In commerce, a synthetic anethole is found, but this too is very toxic. The annual production of the authentic oil in 1987 was 40 -50 tonnes. It is said that the consumption has slowed down since the appearance of the synthetic anethol as the price of this is very low in comparison to the pure oil.


In illness
Anise can be very successful in treating PMT and menopausal symp¬toms, particularly in counteracting retention of fluid. Make a tisane by boiling 10 ml (2 tsp) anise seeds in 600 ml (1 pint) water for 3 minutes The main property of anise is digestive, as has been appreciated for so long, especially in Indian and Chinese medicine. The tisane helps indigestion due to anxiety and nervousness, and nervous palpitations, relieving breathing and promoting relaxation after a meal. Drinking the tisane – or chewing seeds very slowly, as they do in India ¬can prevent hiccoughs and flatulence. A few deep breaths and a few minutes’ relaxation help as well. (See also appetite, loss of, colic, and dysmenorrhoea.)

In cookery
Anise seeds can be cooked in breads, cakes and biscuits, in fish dishes, soups and curries, and some European dessert and fruit dishes. They flavour confectionery such as dragees in France, and a solitary seed was once the centre of the much-loved aniseed ball.

Anise seeds and their oil are used mostly to flavour various alcoholic spirits and liqueurs such as the pastis of France – Pernod, Ricard, anisette – the ouzo of Greece, raki of Turkey, and the arrak of other eastern Mediterranean countries. Sometimes, particularly in the case of Pernod, the majority of the anise flavour comes from the Chinese star anise. However, that anise oil is added to these drinks as well is fairly certain; but the oil is not now allowed to be sold to the public for making their own pastis-type drinks. Often the flavour of aniseed can be given to a dish by adding the spirit or liqueur rather than the seeds, and in France there are many specialities named ‘Ricard’, for instance.
The leaves of anise may be used in salads, with vegetables like carrots, and in fish soups.

Other uses
The French use anise oil, under strict control, to scent pharmaceutical products such as toothpastes, mouth washes and syrups. In veterinary practice, seeds have been fed to cows as this apparently helps the production of milk (which has a faint aniseed flavour). Seeds, crushed or whole, can scent pot-pourris, and other household pomanders.

ANISE, CHINESE OR STAR (Illicium verum – Magnoliaceae)
This spice, also known as Badian anise, is the star-shaped fruit of a small evergreen tree belonging to the magnolia family. It is native to China and Vietnam, and has not been successfully cultivated elsewhere.
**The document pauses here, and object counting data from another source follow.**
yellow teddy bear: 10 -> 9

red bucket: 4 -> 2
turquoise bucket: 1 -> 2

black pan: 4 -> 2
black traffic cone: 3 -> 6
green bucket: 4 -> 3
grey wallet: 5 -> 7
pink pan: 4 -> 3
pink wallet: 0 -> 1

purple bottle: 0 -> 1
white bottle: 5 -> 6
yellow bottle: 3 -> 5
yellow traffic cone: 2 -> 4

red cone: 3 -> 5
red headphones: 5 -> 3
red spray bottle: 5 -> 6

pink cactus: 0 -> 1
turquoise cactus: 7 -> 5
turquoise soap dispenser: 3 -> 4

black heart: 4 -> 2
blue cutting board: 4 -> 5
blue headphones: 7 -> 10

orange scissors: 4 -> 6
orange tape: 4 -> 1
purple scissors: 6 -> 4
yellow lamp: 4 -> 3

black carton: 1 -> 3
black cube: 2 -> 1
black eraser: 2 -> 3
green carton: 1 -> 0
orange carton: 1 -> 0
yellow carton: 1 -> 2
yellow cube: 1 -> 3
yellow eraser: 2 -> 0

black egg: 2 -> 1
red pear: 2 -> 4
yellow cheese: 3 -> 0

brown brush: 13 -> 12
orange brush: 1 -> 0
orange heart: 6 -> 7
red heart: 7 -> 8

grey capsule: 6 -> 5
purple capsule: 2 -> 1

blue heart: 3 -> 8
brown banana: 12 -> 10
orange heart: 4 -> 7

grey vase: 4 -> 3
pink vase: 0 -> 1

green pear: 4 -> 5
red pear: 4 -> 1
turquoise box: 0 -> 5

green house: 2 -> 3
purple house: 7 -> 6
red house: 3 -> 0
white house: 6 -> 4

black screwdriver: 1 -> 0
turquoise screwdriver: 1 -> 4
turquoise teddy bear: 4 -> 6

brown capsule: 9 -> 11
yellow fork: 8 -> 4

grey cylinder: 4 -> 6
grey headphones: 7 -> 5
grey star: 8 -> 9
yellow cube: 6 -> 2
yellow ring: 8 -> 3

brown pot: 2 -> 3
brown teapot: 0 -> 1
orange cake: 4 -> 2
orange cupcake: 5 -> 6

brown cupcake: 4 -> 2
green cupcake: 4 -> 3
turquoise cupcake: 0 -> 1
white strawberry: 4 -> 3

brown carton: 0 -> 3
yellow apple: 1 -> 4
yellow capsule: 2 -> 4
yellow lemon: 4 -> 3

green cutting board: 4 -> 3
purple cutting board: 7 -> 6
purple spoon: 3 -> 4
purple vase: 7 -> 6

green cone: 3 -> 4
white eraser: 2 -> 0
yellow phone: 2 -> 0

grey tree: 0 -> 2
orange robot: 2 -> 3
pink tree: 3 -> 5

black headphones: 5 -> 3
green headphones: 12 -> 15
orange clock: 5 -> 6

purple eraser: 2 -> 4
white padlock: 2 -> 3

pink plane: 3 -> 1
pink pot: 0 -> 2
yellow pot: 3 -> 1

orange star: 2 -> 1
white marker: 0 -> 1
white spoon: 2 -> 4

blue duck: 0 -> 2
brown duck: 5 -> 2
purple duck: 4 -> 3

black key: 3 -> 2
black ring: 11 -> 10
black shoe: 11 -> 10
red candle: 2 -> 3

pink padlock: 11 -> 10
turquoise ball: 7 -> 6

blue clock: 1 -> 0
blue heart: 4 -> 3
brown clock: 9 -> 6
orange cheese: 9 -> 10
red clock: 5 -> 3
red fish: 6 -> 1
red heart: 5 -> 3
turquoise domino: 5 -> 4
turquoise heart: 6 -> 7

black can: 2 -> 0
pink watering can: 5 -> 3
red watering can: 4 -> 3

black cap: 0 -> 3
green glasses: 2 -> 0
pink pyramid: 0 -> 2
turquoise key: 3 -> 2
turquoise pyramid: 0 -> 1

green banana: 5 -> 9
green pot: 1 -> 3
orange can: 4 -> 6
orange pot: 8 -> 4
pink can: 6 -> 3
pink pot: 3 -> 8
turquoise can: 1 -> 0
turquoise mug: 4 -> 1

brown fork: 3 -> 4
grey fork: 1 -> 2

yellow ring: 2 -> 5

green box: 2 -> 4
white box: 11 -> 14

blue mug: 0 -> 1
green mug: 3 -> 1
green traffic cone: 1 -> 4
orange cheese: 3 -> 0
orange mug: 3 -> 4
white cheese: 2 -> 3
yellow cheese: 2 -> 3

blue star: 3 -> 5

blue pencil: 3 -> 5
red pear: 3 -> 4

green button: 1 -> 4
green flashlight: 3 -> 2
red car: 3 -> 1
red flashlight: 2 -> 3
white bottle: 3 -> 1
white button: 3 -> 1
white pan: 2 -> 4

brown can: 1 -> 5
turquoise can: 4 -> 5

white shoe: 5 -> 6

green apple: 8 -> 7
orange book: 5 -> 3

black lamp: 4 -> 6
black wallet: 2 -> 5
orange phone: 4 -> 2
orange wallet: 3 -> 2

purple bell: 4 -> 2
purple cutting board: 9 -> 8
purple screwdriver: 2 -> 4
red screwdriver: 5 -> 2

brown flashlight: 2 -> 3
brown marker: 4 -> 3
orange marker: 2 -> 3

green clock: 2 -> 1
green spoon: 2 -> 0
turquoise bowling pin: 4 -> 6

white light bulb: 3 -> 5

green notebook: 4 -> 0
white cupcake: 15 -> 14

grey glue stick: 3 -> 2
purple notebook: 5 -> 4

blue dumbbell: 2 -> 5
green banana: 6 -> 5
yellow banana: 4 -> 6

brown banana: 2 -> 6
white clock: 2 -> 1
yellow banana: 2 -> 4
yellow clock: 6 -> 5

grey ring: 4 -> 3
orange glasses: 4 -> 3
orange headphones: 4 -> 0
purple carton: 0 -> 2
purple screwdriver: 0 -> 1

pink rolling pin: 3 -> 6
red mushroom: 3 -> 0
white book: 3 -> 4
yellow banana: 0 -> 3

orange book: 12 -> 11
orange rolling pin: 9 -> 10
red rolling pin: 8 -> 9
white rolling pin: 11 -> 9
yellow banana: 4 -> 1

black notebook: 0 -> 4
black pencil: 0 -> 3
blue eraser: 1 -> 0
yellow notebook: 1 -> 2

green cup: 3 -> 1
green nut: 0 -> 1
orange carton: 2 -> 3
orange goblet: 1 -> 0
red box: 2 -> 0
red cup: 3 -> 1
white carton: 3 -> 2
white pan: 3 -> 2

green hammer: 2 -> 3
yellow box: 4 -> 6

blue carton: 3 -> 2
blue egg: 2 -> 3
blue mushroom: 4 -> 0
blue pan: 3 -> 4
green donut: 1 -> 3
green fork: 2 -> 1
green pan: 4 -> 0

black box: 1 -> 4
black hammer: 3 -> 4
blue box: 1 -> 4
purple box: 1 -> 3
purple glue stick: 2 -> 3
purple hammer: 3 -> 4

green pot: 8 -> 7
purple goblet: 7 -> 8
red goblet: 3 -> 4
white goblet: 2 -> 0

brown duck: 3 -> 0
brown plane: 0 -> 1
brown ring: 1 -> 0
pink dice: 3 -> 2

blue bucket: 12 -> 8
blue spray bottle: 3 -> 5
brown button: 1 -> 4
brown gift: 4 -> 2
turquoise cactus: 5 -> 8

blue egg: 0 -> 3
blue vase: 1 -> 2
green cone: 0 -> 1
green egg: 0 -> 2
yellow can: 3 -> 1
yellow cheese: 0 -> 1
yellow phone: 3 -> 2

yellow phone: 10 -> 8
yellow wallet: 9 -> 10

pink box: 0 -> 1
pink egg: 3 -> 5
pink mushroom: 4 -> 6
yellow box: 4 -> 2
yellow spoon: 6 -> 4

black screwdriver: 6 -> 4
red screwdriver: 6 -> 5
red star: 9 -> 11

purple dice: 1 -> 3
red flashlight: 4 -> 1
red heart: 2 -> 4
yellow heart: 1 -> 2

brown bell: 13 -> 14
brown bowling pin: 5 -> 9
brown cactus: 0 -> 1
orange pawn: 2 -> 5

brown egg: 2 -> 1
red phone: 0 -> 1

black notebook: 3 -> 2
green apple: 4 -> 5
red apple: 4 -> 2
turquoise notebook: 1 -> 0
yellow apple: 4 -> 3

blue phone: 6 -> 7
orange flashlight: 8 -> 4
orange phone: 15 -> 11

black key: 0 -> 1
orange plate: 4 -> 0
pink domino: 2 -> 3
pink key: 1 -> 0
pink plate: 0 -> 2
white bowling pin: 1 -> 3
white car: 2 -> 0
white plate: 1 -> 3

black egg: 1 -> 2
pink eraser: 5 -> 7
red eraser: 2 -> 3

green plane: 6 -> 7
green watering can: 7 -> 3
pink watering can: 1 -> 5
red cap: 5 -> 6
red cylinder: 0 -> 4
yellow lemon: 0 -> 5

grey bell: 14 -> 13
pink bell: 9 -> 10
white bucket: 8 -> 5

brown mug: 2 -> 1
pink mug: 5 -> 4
Description: Star anise oil is extracted from the dried fruits, and is very similar to, though rather coarser than, that distilled from anise seeds.

The principal constituents: Like oil from anise seeds, star anise contains a high proportion of anethole but, despite that, is used in the drinks industry. It should not be used in therapy.


In cookery
Not surprisingly, it is much used in Chinese cookery and, together with cassia or cinnamonclovesfennel and Sichuan peppercorns is one of the Chinese five spices. It is particularly good in duck and pork recipes, flavouring the best Chinese spare ribs.